The standard approach to detecting a faint Trans-Neptunian Object (TNO) such as planet nine is to look for its reflected sunlight using the biggest ground-based visible light telescopes on Earth. There are several planet nine searches of this type currently underway. Mike Brown is using the Subaru 8 meter telescope on the Mauna Kea mountain top in Hawaii. Scott Sheppard is leading a dedicated TNO survey using the Dark Energy Camera (DECam) instrument on the Blanco 4 meter telescope at Cerro Tololo, in Chile. David Gerdes is also using archival DECam data to hunt for planet nine, and recently discovered “DeeDee” a possible dwarf planet over ninety times more distant from the Sun than the Earth. However, none of these surveys has yet or ever will cover the entire sky.
Since April 2016, I have been performing an automated planet nine search using WISE data, with help from my colleagues Benjamin Bromley, Peter Nugent, David Schlegel, Scott Kenyon, Edward Schlafly, and Kyle Dawson. WISE is a bit of an “X factor” when it comes to the search for planet nine, because using it to look for TNOs is very unconventional. WISE is comparatively a tiny telescope (0.4 meter diameter), and observes in the infrared from low-Earth orbit (as opposed to visible light from the ground). With WISE, we are searching for intrinsic emission from planet nine itself, rather than reflected sunlight. The big advantage of WISE is that it has already covered the entire sky more than six times. However, the main disadvantage is that there is an enormous uncertainty in how bright or faint planet nine might appear in the infrared. So planet nine might very well exist, even if it turns out that WISE can’t detect it.
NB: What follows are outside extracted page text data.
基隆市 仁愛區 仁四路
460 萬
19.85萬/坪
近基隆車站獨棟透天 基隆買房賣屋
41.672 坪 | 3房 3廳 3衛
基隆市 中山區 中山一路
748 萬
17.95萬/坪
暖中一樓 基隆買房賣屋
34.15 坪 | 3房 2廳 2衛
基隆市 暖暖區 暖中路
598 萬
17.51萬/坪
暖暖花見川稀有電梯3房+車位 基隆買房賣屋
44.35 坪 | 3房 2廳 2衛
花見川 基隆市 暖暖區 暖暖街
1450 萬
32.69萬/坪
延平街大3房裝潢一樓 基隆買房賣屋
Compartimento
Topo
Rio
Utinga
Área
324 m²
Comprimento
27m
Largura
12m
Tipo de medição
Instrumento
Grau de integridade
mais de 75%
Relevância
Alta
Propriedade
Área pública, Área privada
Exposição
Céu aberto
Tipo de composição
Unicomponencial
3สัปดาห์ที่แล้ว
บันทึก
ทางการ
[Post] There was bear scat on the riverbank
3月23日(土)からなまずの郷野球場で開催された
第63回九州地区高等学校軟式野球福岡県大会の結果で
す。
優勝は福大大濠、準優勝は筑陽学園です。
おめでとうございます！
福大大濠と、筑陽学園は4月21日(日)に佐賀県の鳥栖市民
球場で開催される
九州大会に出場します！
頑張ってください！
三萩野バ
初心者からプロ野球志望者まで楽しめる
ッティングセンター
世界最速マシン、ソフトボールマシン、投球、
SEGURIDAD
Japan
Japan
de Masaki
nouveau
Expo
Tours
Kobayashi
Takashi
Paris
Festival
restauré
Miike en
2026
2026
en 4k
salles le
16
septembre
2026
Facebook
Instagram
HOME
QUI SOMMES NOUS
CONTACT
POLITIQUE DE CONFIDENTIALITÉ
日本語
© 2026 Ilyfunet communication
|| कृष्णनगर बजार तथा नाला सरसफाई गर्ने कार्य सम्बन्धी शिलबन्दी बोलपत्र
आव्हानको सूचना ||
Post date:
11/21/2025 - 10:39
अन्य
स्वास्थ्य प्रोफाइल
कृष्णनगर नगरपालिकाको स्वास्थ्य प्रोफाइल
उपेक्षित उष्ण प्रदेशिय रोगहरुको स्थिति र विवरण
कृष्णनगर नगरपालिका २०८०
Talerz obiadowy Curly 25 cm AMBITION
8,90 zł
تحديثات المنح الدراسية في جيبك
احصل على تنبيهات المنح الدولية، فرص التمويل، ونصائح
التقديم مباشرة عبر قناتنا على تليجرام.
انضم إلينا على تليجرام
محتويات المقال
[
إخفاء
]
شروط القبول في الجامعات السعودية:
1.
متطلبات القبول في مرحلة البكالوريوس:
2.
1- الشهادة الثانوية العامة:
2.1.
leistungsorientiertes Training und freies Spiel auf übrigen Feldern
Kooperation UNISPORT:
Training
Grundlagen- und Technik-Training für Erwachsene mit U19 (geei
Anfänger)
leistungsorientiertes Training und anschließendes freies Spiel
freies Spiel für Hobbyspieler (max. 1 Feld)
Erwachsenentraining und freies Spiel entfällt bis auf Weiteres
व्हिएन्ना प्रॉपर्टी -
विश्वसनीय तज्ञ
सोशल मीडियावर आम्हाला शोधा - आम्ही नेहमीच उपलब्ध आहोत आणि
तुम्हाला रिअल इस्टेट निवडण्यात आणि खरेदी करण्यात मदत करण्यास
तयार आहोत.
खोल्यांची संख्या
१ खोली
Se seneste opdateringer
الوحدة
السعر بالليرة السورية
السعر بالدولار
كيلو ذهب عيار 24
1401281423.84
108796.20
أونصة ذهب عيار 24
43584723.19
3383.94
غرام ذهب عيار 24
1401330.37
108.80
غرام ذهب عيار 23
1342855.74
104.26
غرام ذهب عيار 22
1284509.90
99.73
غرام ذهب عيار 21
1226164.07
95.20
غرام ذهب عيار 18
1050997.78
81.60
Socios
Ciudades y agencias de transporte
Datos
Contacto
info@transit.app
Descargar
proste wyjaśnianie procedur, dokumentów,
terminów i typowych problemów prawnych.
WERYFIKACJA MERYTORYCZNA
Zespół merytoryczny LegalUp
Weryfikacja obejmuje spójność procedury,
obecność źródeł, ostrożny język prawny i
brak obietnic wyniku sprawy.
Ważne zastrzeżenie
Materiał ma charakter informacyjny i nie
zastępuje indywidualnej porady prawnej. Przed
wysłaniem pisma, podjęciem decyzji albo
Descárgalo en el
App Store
My automated planet nine searches will likely have major problems in certain areas of the sky, particularly in the plane of our Milky Way galaxy, where there are huge numbers of background stars. This is where we really need Backyard Worlds: Planet 9. In the search for rare moving objects, professional astronomers often painstakingly blink through thousands or even millions of images by eye. Having a team of citizen scientists look through the WISE images will help make sure that no brown dwarf or ninth planet in this data set evades discovery.
Backyard Worlds: Planet 9 is my first time being involved in a citizen science project, and it’s been a lot of fun so far, even though I know we’re just getting started. Thanks for joining the search!